(Saved data entries)

==========

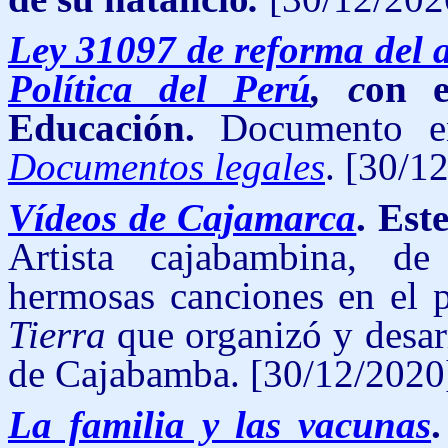
Ley 31097 de reforma del a
Política del Perú
, c
on e
Educación.
Documento 
Documentos legales
. [30/1
Vídeos de Cajamarca
. Est
Artista cajabambina, de 
hermosas canciones en el 
Tierra
que organizó y desar
de Cajabamba. [30/12/2020
La familia y las vacunas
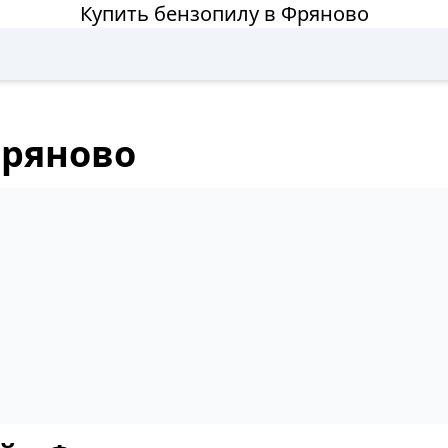
Купить бензопилу в Фряново
Фряново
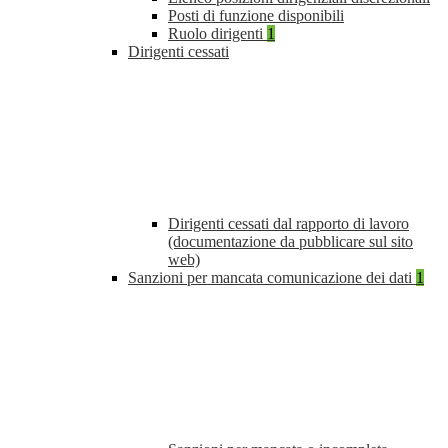
Posti di funzione disponibili
Ruolo dirigenti
1
Dirigenti cessati
Dirigenti cessati dal rapporto di lavoro
(documentazione da pubblicare sul sito
web)
Sanzioni per mancata comunicazione dei dati
1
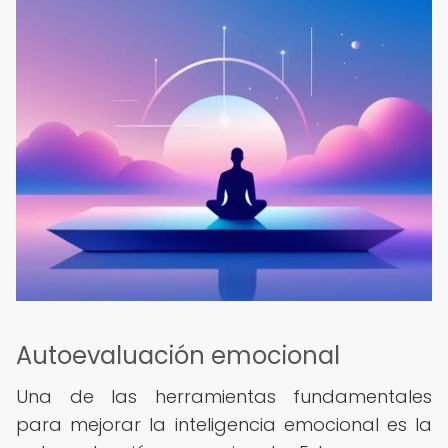
Autoevaluación emocional
Una de las herramientas fundamentales
para mejorar la inteligencia emocional es la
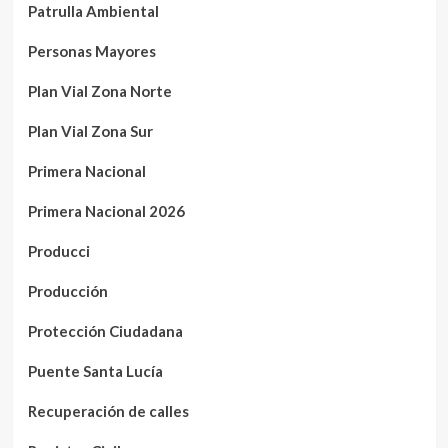
Patrulla Ambiental
Personas Mayores
Plan Vial Zona Norte
Plan Vial Zona Sur
Primera Nacional
Primera Nacional 2026
Producci
Producción
Protección Ciudadana
Puente Santa Lucía
Recuperación de calles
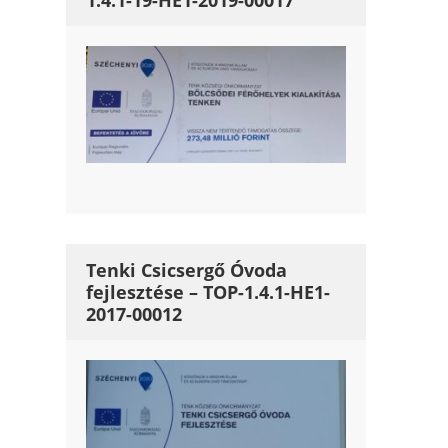
1.4.1-19-HE1-2019-00017
Tenki Csicsergő Óvoda
fejlesztése – TOP-1.4.1-HE1-
2017-00012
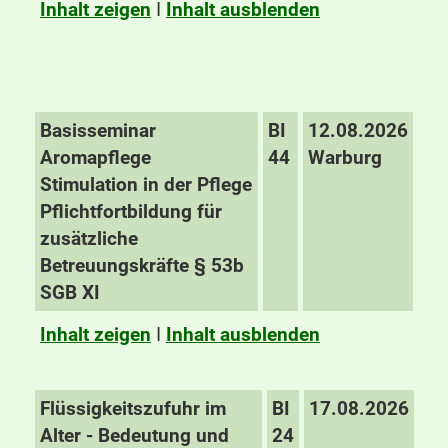
Inhalt zeigen
I
Inhalt ausblenden
Basisseminar
BI
12.08.2026
Aromapflege
44
Warburg
Stimulation in der Pflege
Pflichtfortbildung für
zusätzliche
Betreuungskräfte § 53b
SGB XI
Inhalt zeigen
I
Inhalt ausblenden
Flüssigkeitszufuhr im
BI
17.08.2026
Alter - Bedeutung und
24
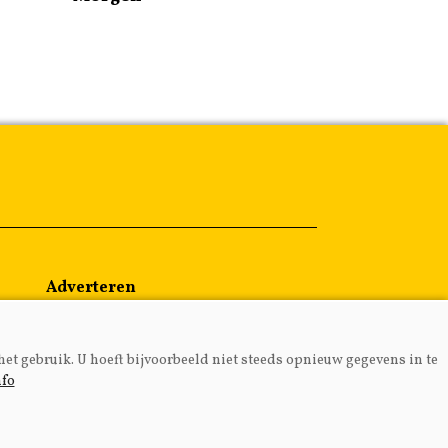
Adverteren
Abonneren
Over ons
het gebruik. U hoeft bijvoorbeeld niet steeds opnieuw gegevens in te
Contact
nfo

==========

## Task instructions
How many lines in the rows above contain the string "Zona"? Reply with the number only.

## Problem solution
2